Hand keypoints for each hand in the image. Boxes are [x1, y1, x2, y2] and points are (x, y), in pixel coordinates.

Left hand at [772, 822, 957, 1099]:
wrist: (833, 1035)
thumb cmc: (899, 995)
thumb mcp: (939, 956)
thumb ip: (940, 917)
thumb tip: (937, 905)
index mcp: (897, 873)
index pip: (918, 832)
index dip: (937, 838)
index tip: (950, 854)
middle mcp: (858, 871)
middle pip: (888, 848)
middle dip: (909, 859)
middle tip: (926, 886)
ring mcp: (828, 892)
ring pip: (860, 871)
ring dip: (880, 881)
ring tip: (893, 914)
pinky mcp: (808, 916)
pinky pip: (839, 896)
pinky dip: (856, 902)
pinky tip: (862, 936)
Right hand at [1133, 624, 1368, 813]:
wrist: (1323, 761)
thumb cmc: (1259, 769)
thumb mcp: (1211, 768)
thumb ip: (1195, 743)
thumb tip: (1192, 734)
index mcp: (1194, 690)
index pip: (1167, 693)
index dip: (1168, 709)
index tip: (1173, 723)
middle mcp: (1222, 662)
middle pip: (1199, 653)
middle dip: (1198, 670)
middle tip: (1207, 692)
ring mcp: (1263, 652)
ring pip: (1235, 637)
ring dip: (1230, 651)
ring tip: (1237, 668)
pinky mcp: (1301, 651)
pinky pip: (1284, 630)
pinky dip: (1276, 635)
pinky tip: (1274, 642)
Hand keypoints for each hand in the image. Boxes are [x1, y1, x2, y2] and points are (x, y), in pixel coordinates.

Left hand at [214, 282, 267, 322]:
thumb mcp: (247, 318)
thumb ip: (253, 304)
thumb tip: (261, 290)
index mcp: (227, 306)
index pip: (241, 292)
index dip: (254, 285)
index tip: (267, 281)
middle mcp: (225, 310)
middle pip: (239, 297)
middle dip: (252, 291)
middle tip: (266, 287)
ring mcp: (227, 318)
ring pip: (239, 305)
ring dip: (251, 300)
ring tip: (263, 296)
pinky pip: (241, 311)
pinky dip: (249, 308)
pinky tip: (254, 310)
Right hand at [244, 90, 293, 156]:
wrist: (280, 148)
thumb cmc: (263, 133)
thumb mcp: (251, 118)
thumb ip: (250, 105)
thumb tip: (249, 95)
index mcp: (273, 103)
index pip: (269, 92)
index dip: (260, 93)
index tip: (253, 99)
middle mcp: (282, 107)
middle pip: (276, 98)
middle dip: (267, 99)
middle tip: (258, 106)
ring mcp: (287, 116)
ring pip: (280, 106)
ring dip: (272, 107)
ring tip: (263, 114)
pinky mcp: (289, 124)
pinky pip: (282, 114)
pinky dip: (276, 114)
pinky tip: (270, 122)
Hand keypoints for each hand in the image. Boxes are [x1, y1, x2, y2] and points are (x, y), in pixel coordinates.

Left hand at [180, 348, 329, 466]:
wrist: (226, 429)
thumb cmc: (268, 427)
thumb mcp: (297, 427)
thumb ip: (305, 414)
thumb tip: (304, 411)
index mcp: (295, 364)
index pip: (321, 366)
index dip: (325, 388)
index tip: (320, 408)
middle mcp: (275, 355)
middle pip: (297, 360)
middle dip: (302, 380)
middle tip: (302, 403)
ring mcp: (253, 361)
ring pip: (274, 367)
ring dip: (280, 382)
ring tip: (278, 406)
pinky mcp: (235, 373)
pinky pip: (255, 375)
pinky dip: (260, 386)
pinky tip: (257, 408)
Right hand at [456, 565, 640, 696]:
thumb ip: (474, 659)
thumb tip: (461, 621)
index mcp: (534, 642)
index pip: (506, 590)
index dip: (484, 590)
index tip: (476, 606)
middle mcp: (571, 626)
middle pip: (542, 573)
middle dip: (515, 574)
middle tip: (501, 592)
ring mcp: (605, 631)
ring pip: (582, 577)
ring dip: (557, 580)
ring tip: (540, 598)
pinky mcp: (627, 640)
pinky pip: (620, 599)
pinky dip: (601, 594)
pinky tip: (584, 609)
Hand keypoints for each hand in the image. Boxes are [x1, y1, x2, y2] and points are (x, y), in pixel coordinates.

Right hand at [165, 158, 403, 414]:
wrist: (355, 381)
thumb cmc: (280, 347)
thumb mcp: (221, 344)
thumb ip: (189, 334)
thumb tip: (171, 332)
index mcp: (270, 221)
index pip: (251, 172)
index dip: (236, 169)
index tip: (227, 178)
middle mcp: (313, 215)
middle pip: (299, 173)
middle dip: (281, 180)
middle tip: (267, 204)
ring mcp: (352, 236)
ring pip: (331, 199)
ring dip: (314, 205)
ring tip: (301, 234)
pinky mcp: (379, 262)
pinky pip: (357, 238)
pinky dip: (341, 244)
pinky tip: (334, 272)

-- WHAT YOU WILL DO --
Would you repeat each of the lines above exactly?

-- OUTPUT --
Hand keypoints for each hand in the image. Boxes are [x1, y1, x2, y2] and points are (x, y), in pixel coordinates.

Left hand at [772, 822, 957, 1099]:
wrist: (833, 1035)
thumb cmc: (899, 995)
thumb mcp: (939, 956)
thumb ip: (940, 917)
thumb tip: (937, 905)
index mcp: (897, 873)
index pip: (918, 832)
index dip: (937, 838)
index tip: (950, 854)
middle mcp: (858, 871)
middle pip: (888, 848)
middle dip: (909, 859)
middle tip: (926, 886)
ring mcp: (828, 892)
ring pip: (860, 871)
ring dip: (880, 881)
ring tip: (893, 914)
pinky mcp: (808, 916)
pinky pip: (839, 896)
pinky dip: (856, 902)
pinky tip: (862, 936)
Right hand at [1133, 624, 1368, 813]:
wrist: (1323, 761)
thumb cmc: (1259, 769)
thumb mcp: (1211, 768)
thumb ip: (1195, 743)
thumb tip: (1192, 734)
index mcp: (1194, 690)
index pip: (1167, 693)
index dip: (1168, 709)
index tip: (1173, 723)
middle mcp: (1222, 662)
middle pip: (1199, 653)
middle dip: (1198, 670)
middle tip: (1207, 692)
ring mcp: (1263, 652)
ring pip: (1235, 637)
ring dip: (1230, 651)
ring tip: (1237, 668)
pinky mcp: (1301, 651)
pinky pip: (1284, 630)
pinky dip: (1276, 635)
pinky tip: (1274, 642)
Hand keypoints for each hand in the image. Boxes are [x1, y1, x2, y2] and points are (x, y), in pixel coordinates.

Left hand at [214, 282, 267, 322]:
thumb mcp: (247, 318)
thumb ip: (253, 304)
thumb tip: (261, 290)
index mcp: (227, 306)
index pip: (241, 292)
index dip: (254, 285)
index tip: (267, 281)
middle mcp: (225, 310)
middle pip: (239, 297)
middle dip: (252, 291)
middle tip: (266, 287)
ring mcp: (227, 318)
ring pip: (239, 305)
ring dip: (251, 300)
ring tip: (263, 296)
pinky pip: (241, 311)
pinky dip: (249, 308)
pinky tip: (254, 310)
Right hand at [244, 90, 293, 156]:
wrist: (280, 148)
thumb cmc: (263, 133)
thumb mcp: (251, 118)
thumb ip: (250, 105)
thumb tip: (249, 95)
index mcp: (273, 103)
index pip: (269, 92)
index dip: (260, 93)
index tip: (253, 99)
middle mcp: (282, 107)
middle pip: (276, 98)
middle dip: (267, 99)
middle tip: (258, 106)
ring mcp: (287, 116)
ring pip: (280, 106)
ring dip: (272, 107)
ring tip: (263, 114)
pinky mcp: (289, 124)
pinky pip: (282, 114)
pinky dip: (276, 114)
pinky tip: (270, 122)
Hand keypoints for each hand in the image. Boxes are [x1, y1, x2, y2] and points are (x, y), in pixel coordinates.

Left hand at [180, 348, 329, 466]:
wrist: (226, 429)
thumb cmc: (268, 427)
thumb mcp: (297, 427)
thumb ip: (305, 414)
thumb tip: (304, 411)
index mcp: (295, 364)
index pip: (321, 366)
index dip: (325, 388)
index tip: (320, 408)
middle mcp: (275, 355)
middle pip: (297, 360)
middle dip: (302, 380)
middle tip: (302, 403)
ring mcp: (253, 361)
ring pip: (274, 367)
ring dip: (280, 382)
ring tip: (278, 406)
pinky mcp: (235, 373)
pinky pip: (255, 375)
pinky dip: (260, 386)
pinky tip: (257, 408)
Right hand at [456, 565, 640, 696]:
thumb ip: (474, 659)
thumb tip: (461, 621)
index mcp: (534, 642)
index pip: (506, 590)
index dip: (484, 590)
index tip: (476, 606)
middle mcp: (571, 626)
middle pip: (542, 573)
middle dip: (515, 574)
middle tip: (501, 592)
ring mcp: (605, 631)
ring pip: (582, 577)
ring dip: (557, 580)
ring tip: (540, 598)
pinky mcp: (627, 640)
pinky pip: (620, 599)
pinky dip: (601, 594)
pinky tip: (584, 609)
Hand keypoints for each hand in the image. Boxes are [x1, y1, x2, y2] and points are (x, y), in pixel coordinates.

Right hand at [165, 158, 403, 414]:
wrist: (355, 381)
thumb cmc: (280, 347)
thumb mcp: (221, 344)
thumb ip: (189, 334)
thumb tip: (171, 332)
index mcp: (270, 221)
index pip: (251, 172)
index dip: (236, 169)
index tip: (227, 178)
middle mcp: (313, 215)
middle pip: (299, 173)
middle dip: (281, 180)
middle tip: (267, 204)
ring mcp: (352, 236)
ring pip: (331, 199)
ring dip: (314, 205)
ring tip: (301, 234)
pinky mcp: (379, 262)
pinky pip: (357, 238)
pinky dip: (341, 244)
pinky tip: (334, 272)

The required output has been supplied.